Cherry juice key to a good night’s sleep


A glass of cherry juice every morning is believed to boost sleep time for older people by 90 minutes and is a better alternative to sleeping pills, research suggests.

Two glasses a day of cherry juice can ensure a better night’s sleep, according to a new study.

Among older people, a glass of the juice every morning and evening can boost sleep time by nearly 90 minutes.
Researchers gave participants cherry juice every day over two weeks to discover its affect on people who suffer from insomnia.
Insomnia is a common health problem among older adults, affecting up to one in three people over 65. It is defined as trouble sleeping on average more than three nights per week. If long-lasting, it can seriously damage health.

It is linked to a higher chance of long-term pain, high blood pressure, diabetes, a decline of mental functions and even dementia.

Dr Frank Greenway, the study leader, of Louisiana State University, warned against older people taking sleeping pills to combat insomnia. He said that such medications, “quadruple the risk of falling, which can lead to broken hips and, often, earlier death”.

In an experiment, seven adults with an average age of 68 with insomnia drank eight ounces of cherry juice twice daily for two weeks, followed by a two-week break, then two weeks when they took a placebo drink.
They were observed to see how quickly they fell asleep and how long they stayed sleeping. Participants also completed questionnaires related to sleep, fatigue, depression and anxiety.

Researchers found that those who drank a sour cherry juice in the morning and at night were able to sleep an average of 84 minutes more each night, compared to those who drank a placebo.

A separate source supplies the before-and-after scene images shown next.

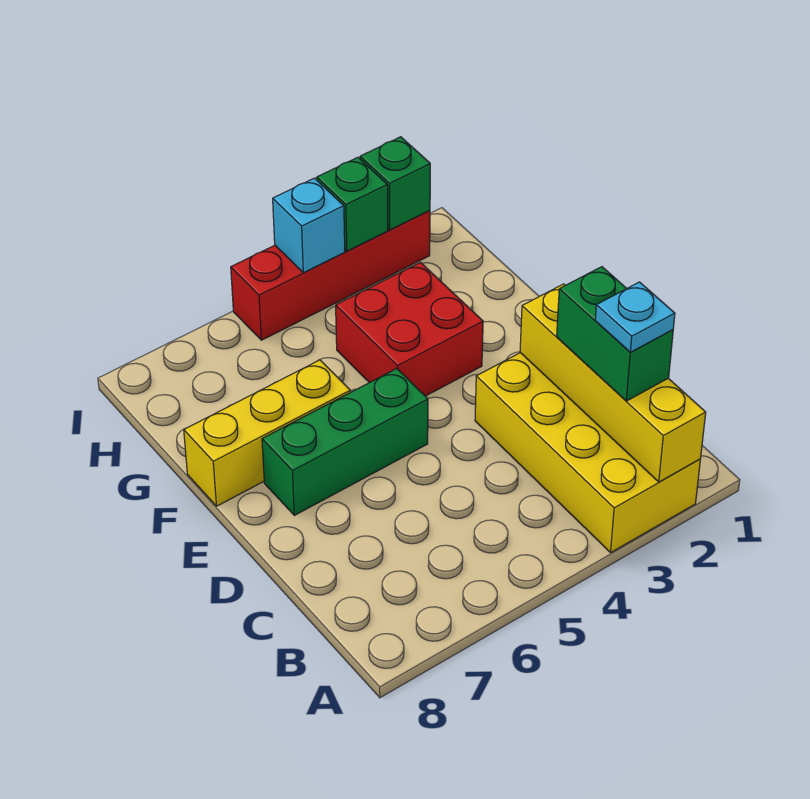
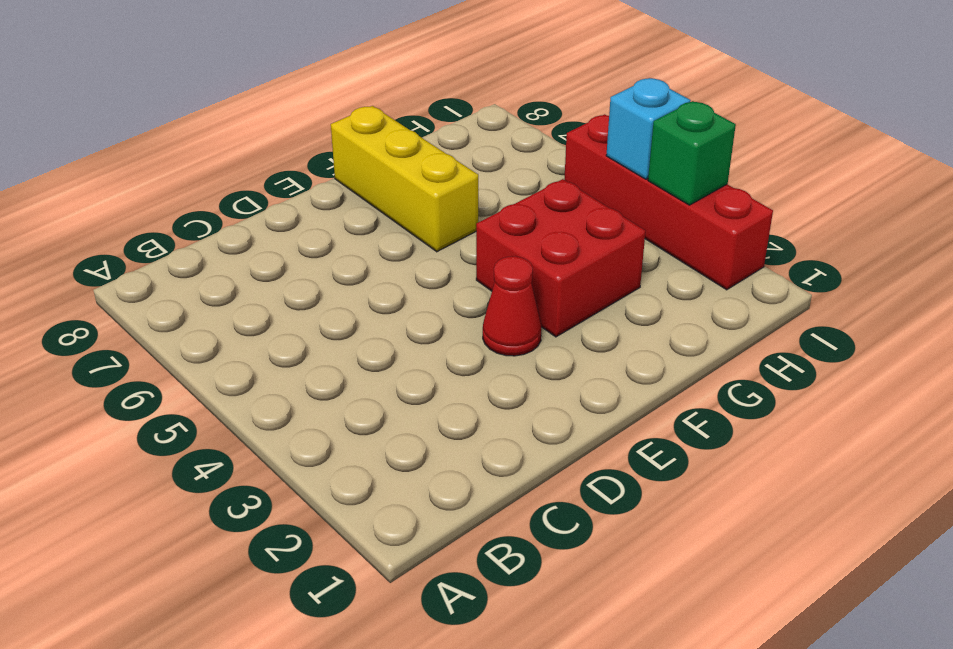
red 1x1 cone [483,256,542,356] -> none
none -> yellow 2x4 brick [475,353,700,552]
none -> green 1x3 brick [262,369,428,515]

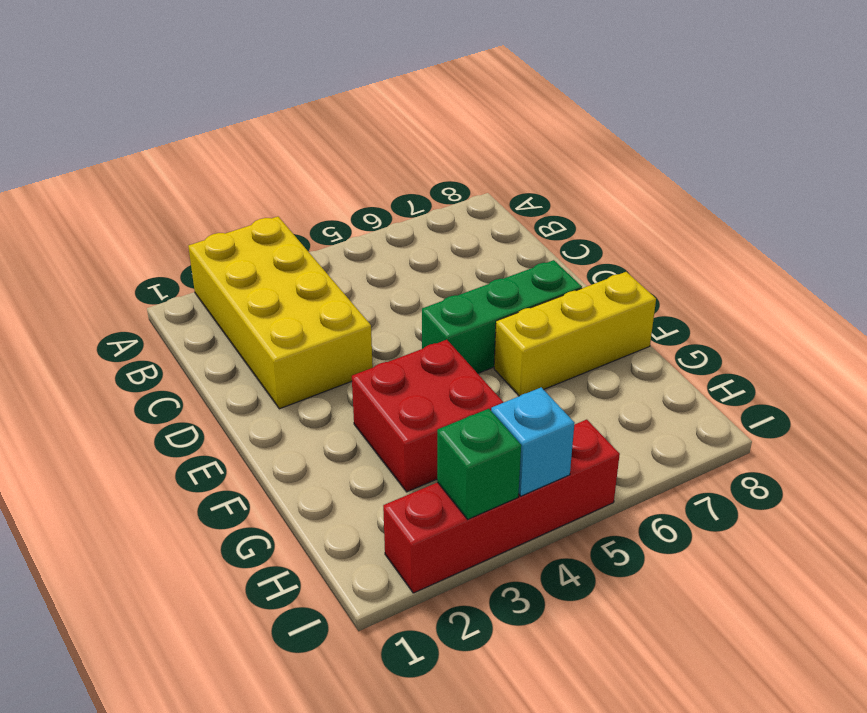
none -> yellow 1x4 brick [520,284,706,482]
none -> green 1x1 brick [360,137,430,230]

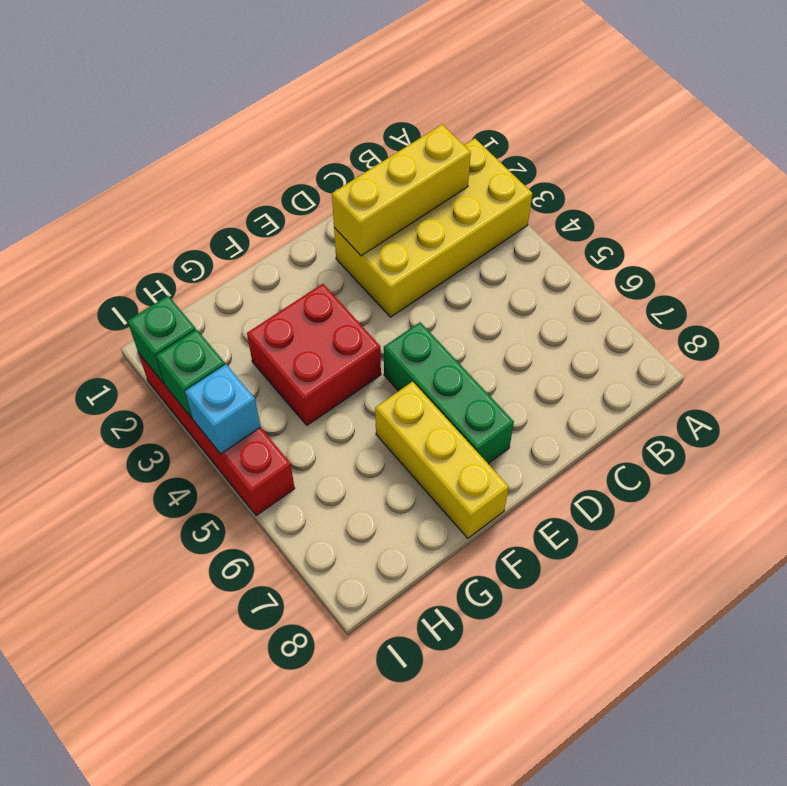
yellow 1x3 brick [332,125,471,256] -> yellow 1x4 brick [520,284,706,482]
none -> green 1x2 brick [557,267,673,401]
none -> cyan 1x1 plate [595,282,675,352]

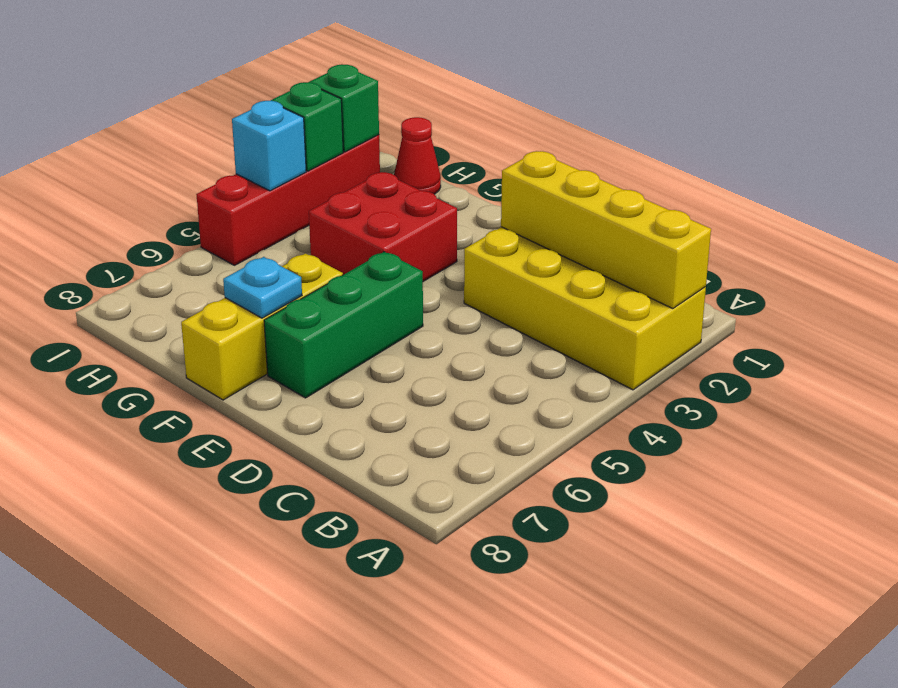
cyan 1x1 plate [223,257,302,318] -> cyan 1x1 plate moved to [595,282,675,352]
red 1x1 cone [394,117,441,194] -> none
none -> green 1x2 brick [557,267,673,401]

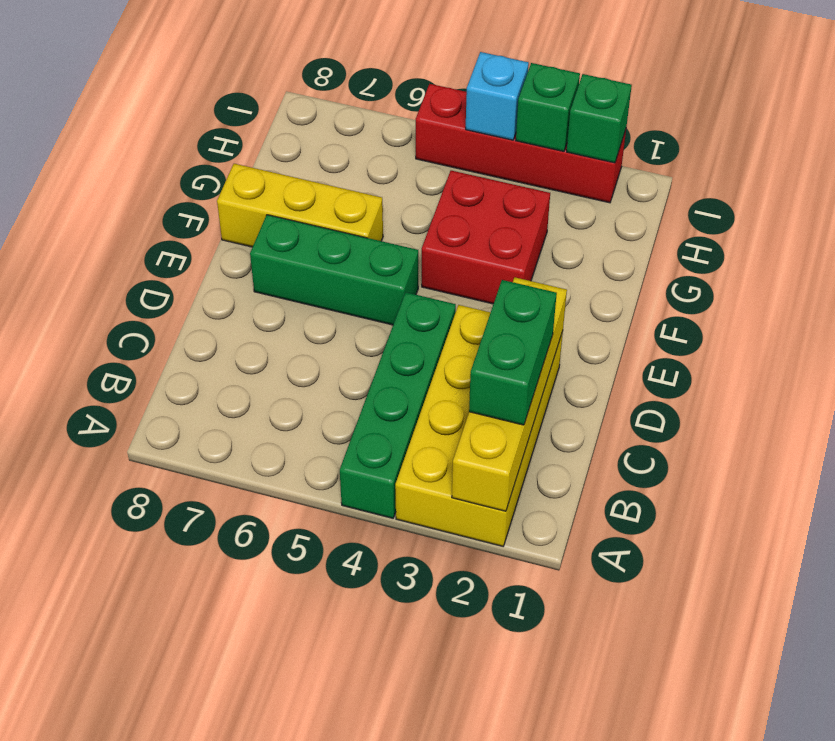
green 1x4 brick [340,292,456,518] -> none
none -> cyan 1x1 plate [595,282,675,352]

In addition, their sleep was less disrupted.

Sour cherries are a natural source of melatonin, a hormone that helps regulate the sleep-wake cycle.
The study team believe the naturally occurring red pigments in sour cherry juice, known as proanthocyanidins, also play a role because they produce chemicals that help with sleep.

The findings were presented at the annual meeting of the American Society of Nutrition in San Diego, California.